> [Work required]
Translate this sentence from the passage on Hanchongnyon below into Spanish: "Its main headquarters were Korea University (Seoul) and Chonnam University (Gwangju)."

> [Source passage]
■ ■ ■ ■ ■
Hanchongnyon (Hanguk Daehak Chonghaksaenghoi ryonhap), also known as the Confederation of Korean Students’ Union or the South Korean Federation of University Students Councils, is a pro-North Korea leftist student organization in South Korea. Hanchongnyon supports a North Korean-led unification of Korea and instigates Korean college students to overturn the South Korean state system. In particular, it condemns the continued presence of the United States Forces Korea (USFK), which it sees as a humiliating vestige of U.S. imperialism and advocates on behalf of Korean reunification. Hanchongnyon is widely known for its effort to overturn the South Korean state system, mainly through demonstrations.

History 
Its main headquarters were Korea University (Seoul) and Chonnam University (Gwangju). The ideological roots of the organisation can be traced to the mid-1980's, when radical students and intellectuals had become increasingly aware of the North Korean Juche ideology, some of whom reacted to it favorably and began to agitate in favor of the North and against the traditional pro-American South Korean state. It was organized in early 1993 as a realignment of the  () student organization, a leftist student group that was formed by activists in the  () of the South Korean student movement.
■ ■ ■ ■ ■
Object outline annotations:
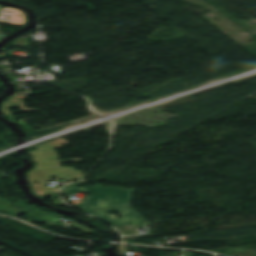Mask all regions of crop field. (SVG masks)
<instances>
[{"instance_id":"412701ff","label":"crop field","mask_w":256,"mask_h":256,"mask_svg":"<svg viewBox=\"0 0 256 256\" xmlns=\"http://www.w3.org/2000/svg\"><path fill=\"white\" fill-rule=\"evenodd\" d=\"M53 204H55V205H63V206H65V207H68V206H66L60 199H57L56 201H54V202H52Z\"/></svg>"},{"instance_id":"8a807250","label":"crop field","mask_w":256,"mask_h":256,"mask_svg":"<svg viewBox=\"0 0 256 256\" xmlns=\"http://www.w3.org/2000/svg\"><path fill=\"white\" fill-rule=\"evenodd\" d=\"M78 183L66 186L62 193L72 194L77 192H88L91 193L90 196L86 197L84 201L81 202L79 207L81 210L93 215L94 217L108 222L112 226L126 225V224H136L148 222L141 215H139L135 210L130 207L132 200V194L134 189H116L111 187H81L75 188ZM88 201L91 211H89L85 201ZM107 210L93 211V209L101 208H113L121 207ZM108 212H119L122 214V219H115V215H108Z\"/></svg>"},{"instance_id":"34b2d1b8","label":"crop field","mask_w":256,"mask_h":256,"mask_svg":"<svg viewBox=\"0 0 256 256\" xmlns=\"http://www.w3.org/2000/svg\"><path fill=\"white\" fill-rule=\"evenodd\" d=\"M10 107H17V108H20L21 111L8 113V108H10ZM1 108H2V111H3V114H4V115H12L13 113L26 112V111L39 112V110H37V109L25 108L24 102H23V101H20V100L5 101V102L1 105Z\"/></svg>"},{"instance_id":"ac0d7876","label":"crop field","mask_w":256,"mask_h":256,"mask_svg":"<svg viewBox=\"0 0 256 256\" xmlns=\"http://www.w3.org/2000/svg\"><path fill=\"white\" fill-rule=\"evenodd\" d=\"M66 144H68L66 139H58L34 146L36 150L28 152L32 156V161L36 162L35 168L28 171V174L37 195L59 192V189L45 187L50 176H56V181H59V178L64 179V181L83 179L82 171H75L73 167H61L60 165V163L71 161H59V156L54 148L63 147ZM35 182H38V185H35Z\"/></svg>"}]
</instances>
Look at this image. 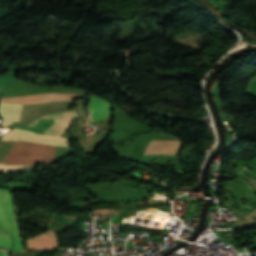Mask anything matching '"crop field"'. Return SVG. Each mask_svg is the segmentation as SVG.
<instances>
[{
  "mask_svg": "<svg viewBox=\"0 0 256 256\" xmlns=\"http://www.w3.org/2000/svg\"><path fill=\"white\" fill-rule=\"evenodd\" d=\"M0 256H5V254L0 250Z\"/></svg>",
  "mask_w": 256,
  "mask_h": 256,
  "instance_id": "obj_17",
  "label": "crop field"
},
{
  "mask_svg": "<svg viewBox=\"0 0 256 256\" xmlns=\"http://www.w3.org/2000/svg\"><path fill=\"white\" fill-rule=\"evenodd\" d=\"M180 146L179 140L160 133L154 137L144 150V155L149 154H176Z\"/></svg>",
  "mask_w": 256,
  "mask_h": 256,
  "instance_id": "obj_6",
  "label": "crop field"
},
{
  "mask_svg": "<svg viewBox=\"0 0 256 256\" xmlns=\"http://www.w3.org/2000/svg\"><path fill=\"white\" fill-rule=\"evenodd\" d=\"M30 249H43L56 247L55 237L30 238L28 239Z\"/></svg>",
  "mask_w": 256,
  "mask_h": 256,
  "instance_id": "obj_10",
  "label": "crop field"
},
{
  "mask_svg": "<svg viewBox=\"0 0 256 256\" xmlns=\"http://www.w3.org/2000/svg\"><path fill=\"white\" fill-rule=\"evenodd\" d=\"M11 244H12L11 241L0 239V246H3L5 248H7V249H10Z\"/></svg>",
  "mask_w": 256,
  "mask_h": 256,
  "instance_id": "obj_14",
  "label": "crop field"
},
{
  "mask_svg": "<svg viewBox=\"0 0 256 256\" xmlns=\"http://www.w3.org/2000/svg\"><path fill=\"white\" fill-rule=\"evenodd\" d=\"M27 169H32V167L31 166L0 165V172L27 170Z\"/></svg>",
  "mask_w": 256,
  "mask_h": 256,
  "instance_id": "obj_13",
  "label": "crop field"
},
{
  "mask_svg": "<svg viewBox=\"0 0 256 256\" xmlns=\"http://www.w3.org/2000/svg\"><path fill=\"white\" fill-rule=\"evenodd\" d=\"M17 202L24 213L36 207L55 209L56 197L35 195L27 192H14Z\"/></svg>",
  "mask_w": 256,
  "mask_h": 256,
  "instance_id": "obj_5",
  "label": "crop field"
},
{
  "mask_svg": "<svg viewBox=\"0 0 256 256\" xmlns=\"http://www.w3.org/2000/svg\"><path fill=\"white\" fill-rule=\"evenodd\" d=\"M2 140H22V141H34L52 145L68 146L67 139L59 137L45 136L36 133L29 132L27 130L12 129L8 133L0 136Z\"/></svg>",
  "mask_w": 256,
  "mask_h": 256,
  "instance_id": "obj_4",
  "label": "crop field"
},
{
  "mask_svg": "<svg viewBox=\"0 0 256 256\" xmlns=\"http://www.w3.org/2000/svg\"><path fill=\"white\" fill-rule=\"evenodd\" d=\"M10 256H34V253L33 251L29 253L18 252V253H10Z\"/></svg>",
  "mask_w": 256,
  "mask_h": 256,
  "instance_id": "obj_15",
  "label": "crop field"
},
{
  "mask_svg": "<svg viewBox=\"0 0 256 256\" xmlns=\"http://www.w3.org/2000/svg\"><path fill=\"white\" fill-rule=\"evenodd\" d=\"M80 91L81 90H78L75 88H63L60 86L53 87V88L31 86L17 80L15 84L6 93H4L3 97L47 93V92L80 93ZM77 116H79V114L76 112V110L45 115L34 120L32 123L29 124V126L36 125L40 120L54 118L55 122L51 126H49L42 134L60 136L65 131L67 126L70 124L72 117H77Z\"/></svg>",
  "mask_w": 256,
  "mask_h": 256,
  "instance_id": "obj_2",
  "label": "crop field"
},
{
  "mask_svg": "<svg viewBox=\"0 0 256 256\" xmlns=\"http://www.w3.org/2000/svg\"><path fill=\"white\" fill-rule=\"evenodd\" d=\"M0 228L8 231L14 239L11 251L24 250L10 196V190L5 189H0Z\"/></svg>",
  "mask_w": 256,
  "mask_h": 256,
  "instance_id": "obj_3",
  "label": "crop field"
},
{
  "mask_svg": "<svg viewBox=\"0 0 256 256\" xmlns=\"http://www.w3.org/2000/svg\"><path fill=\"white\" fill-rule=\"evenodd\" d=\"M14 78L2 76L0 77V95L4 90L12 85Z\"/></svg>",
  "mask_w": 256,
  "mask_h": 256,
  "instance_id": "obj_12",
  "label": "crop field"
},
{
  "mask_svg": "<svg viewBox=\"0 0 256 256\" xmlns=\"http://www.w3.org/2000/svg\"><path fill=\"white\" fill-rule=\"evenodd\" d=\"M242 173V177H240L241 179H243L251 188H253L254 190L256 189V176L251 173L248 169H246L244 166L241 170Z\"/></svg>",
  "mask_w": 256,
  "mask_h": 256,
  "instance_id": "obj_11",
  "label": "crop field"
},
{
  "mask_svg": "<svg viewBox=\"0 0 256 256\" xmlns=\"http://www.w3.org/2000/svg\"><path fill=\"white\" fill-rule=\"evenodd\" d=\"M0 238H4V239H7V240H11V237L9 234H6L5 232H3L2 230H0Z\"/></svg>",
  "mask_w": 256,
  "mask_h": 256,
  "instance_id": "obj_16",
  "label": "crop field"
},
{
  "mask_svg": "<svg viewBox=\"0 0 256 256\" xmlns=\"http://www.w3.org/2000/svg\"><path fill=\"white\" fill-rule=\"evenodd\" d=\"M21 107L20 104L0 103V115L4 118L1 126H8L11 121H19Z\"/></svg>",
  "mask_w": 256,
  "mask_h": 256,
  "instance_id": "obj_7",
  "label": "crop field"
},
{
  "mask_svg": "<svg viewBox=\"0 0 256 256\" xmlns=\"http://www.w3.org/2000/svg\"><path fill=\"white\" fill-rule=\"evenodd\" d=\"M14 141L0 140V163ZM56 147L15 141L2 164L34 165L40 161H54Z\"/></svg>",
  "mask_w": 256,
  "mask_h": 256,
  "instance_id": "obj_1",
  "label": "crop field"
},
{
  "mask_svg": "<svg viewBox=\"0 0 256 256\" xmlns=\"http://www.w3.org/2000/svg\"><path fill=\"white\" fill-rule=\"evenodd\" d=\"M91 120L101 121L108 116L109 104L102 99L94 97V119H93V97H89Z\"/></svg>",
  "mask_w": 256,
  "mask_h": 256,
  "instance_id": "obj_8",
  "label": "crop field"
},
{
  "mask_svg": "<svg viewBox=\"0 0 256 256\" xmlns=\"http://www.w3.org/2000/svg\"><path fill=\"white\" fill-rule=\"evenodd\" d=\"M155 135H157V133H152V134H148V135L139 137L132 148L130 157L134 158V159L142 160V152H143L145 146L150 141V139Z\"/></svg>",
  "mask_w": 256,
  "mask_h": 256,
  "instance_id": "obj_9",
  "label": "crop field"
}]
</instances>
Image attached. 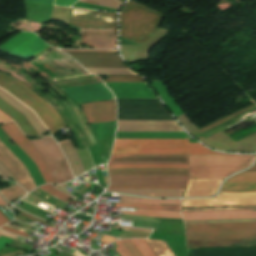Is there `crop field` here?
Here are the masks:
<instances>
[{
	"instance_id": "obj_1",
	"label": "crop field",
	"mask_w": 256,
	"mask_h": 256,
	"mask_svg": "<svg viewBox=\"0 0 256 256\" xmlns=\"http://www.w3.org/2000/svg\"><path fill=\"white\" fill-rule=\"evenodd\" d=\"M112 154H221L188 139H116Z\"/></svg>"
■ ■ ■ ■ ■
> [Complete response]
Sus sedes principales fueron la Universidad de Corea (Seúl) y la Universidad de Chonnam (Gwangju).